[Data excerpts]
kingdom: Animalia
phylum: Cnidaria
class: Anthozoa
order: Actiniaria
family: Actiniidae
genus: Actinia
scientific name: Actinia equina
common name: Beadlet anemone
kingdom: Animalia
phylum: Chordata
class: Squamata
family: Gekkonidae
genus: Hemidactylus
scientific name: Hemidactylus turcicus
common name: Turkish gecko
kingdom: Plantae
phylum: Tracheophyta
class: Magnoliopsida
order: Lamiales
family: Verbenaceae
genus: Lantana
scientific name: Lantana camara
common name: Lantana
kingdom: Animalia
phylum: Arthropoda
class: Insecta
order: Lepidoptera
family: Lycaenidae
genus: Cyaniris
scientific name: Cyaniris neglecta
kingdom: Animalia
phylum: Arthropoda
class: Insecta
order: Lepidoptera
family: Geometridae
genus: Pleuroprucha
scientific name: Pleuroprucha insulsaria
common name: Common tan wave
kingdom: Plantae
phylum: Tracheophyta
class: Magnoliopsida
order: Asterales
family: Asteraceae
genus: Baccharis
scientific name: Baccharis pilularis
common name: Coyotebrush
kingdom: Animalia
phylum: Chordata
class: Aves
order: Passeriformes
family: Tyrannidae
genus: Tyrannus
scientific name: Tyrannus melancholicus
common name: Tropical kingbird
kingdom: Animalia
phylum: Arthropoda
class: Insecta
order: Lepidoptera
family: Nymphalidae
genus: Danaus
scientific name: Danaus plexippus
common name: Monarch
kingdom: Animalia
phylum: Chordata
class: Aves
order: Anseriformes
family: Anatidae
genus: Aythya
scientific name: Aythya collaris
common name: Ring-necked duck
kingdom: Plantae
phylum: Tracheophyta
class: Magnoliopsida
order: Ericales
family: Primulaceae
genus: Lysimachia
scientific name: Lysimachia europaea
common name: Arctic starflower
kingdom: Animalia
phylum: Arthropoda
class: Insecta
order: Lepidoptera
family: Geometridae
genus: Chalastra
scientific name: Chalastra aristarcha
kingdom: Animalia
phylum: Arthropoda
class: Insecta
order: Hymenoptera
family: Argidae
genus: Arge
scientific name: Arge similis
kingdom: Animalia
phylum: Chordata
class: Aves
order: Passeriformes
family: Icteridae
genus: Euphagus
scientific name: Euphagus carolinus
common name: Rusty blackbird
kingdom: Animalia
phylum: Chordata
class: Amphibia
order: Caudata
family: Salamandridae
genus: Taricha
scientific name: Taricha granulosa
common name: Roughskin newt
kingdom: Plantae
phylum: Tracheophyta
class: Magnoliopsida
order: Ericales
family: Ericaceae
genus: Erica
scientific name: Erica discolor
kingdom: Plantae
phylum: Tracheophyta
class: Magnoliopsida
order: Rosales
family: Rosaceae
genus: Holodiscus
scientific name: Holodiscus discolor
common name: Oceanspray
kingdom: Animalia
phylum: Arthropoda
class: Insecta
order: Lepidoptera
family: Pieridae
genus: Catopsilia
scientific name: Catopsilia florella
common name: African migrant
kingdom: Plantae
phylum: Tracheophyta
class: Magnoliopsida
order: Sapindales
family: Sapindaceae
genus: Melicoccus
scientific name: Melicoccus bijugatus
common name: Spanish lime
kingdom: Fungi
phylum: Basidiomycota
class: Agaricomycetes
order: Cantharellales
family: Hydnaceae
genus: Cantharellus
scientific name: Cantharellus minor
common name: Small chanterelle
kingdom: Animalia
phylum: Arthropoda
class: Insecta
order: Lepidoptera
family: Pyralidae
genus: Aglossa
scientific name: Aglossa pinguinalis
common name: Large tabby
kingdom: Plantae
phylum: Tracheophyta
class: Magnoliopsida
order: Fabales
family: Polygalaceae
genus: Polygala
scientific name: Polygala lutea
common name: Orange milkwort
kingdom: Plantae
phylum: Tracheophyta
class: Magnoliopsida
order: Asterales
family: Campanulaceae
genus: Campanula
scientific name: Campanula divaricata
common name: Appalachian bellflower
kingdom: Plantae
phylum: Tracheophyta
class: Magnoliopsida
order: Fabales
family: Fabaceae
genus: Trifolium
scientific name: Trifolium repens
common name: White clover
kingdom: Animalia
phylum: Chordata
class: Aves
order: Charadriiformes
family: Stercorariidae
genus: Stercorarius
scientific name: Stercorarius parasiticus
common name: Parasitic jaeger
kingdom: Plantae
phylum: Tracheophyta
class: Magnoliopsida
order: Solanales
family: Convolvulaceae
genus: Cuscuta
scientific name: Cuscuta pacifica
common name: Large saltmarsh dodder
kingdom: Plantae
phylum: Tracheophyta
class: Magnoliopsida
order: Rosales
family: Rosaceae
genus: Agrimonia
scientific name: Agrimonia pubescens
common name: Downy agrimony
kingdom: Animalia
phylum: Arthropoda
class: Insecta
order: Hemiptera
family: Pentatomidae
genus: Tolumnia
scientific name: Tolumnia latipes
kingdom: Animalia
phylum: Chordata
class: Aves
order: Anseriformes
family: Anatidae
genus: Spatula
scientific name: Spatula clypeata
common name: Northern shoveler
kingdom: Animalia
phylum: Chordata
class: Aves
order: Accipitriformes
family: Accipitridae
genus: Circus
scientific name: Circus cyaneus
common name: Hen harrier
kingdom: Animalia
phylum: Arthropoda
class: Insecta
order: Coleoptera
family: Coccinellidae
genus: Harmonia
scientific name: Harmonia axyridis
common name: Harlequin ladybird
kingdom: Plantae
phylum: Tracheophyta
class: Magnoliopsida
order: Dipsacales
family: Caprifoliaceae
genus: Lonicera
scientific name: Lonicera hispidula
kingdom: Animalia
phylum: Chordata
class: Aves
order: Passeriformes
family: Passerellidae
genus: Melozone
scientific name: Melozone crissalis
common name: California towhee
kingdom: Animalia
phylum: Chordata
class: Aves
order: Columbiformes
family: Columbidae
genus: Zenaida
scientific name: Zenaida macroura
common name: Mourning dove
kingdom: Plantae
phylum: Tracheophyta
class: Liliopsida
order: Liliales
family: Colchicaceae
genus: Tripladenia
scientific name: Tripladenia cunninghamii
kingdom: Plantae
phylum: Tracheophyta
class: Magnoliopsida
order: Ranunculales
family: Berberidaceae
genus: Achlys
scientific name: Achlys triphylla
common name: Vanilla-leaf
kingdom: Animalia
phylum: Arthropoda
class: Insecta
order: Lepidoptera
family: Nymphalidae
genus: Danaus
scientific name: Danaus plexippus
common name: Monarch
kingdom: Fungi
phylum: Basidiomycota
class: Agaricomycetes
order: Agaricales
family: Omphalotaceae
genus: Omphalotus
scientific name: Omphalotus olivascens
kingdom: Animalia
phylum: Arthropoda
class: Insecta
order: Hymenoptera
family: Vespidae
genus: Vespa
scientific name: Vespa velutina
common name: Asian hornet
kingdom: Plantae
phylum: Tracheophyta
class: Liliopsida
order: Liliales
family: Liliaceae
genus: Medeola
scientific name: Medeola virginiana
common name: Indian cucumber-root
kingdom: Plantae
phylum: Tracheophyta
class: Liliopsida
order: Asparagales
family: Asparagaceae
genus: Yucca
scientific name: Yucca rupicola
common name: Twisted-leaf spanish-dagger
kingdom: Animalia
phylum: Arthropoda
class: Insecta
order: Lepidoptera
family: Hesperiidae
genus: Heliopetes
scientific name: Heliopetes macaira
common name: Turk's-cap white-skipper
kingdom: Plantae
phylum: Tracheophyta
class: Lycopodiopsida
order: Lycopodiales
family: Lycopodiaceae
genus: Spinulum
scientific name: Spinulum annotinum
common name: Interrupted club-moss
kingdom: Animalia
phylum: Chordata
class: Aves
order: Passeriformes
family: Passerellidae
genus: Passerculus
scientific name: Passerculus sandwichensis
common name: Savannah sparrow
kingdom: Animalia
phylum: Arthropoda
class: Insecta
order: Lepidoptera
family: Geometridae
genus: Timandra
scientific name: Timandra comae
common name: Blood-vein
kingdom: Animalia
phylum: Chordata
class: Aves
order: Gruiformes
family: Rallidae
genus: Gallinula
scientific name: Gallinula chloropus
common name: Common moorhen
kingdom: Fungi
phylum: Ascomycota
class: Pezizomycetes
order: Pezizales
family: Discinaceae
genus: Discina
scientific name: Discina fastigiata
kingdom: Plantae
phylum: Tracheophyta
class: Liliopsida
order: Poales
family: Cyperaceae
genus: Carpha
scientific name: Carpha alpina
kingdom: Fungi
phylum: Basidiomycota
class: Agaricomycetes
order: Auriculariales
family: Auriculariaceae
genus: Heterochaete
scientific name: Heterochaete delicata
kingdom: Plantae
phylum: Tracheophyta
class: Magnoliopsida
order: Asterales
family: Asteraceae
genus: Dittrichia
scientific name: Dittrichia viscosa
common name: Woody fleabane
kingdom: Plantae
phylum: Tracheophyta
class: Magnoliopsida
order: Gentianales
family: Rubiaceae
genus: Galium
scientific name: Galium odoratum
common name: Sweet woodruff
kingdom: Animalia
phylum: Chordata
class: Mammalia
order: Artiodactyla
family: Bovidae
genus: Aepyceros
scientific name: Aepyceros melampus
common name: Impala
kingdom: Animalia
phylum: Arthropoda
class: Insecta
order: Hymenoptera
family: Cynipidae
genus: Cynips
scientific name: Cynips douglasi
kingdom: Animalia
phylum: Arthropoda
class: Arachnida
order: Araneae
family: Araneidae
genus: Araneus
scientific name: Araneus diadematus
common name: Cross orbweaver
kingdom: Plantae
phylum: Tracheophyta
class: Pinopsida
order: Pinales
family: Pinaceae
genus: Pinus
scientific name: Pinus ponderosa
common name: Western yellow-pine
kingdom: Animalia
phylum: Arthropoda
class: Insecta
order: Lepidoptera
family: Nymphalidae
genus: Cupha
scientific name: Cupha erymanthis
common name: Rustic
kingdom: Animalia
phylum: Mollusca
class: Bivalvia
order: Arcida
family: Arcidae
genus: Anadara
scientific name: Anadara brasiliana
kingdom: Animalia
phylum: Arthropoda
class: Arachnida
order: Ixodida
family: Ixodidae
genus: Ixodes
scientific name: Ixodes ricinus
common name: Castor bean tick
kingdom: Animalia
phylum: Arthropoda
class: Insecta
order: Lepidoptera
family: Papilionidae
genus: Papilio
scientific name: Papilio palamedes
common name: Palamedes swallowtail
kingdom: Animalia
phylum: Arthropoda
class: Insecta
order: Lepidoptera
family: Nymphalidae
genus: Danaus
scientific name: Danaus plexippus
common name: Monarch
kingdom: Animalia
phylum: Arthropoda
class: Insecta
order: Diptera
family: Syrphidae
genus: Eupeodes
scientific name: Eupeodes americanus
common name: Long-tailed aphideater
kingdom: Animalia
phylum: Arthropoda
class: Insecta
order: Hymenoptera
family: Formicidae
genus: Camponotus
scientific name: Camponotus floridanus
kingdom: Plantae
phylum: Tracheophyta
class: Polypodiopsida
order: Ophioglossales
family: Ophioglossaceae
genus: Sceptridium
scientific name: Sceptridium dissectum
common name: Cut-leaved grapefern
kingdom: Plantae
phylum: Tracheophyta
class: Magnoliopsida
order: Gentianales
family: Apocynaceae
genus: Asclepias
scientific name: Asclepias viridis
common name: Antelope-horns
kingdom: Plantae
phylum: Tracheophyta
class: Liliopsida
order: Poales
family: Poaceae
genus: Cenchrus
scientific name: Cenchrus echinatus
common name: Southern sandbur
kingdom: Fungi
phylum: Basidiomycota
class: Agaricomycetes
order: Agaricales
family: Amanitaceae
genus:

- Exercise requirements: Can you copy the listing's lines word for word, from the line containing "genus: Cupha" through the end of the listing, including both of those ends?

- Right answer:
genus: Cupha
scientific name: Cupha erymanthis
common name: Rustic
kingdom: Animalia
phylum: Mollusca
class: Bivalvia
order: Arcida
family: Arcidae
genus: Anadara
scientific name: Anadara brasiliana
kingdom: Animalia
phylum: Arthropoda
class: Arachnida
order: Ixodida
family: Ixodidae
genus: Ixodes
scientific name: Ixodes ricinus
common name: Castor bean tick
kingdom: Animalia
phylum: Arthropoda
class: Insecta
order: Lepidoptera
family: Papilionidae
genus: Papilio
scientific name: Papilio palamedes
common name: Palamedes swallowtail
kingdom: Animalia
phylum: Arthropoda
class: Insecta
order: Lepidoptera
family: Nymphalidae
genus: Danaus
scientific name: Danaus plexippus
common name: Monarch
kingdom: Animalia
phylum: Arthropoda
class: Insecta
order: Diptera
family: Syrphidae
genus: Eupeodes
scientific name: Eupeodes americanus
common name: Long-tailed aphideater
kingdom: Animalia
phylum: Arthropoda
class: Insecta
order: Hymenoptera
family: Formicidae
genus: Camponotus
scientific name: Camponotus floridanus
kingdom: Plantae
phylum: Tracheophyta
class: Polypodiopsida
order: Ophioglossales
family: Ophioglossaceae
genus: Sceptridium
scientific name: Sceptridium dissectum
common name: Cut-leaved grapefern
kingdom: Plantae
phylum: Tracheophyta
class: Magnoliopsida
order: Gentianales
family: Apocynaceae
genus: Asclepias
scientific name: Asclepias viridis
common name: Antelope-horns
kingdom: Plantae
phylum: Tracheophyta
class: Liliopsida
order: Poales
family: Poaceae
genus: Cenchrus
scientific name: Cenchrus echinatus
common name: Southern sandbur
kingdom: Fungi
phylum: Basidiomycota
class: Agaricomycetes
order: Agaricales
family: Amanitaceae
genus:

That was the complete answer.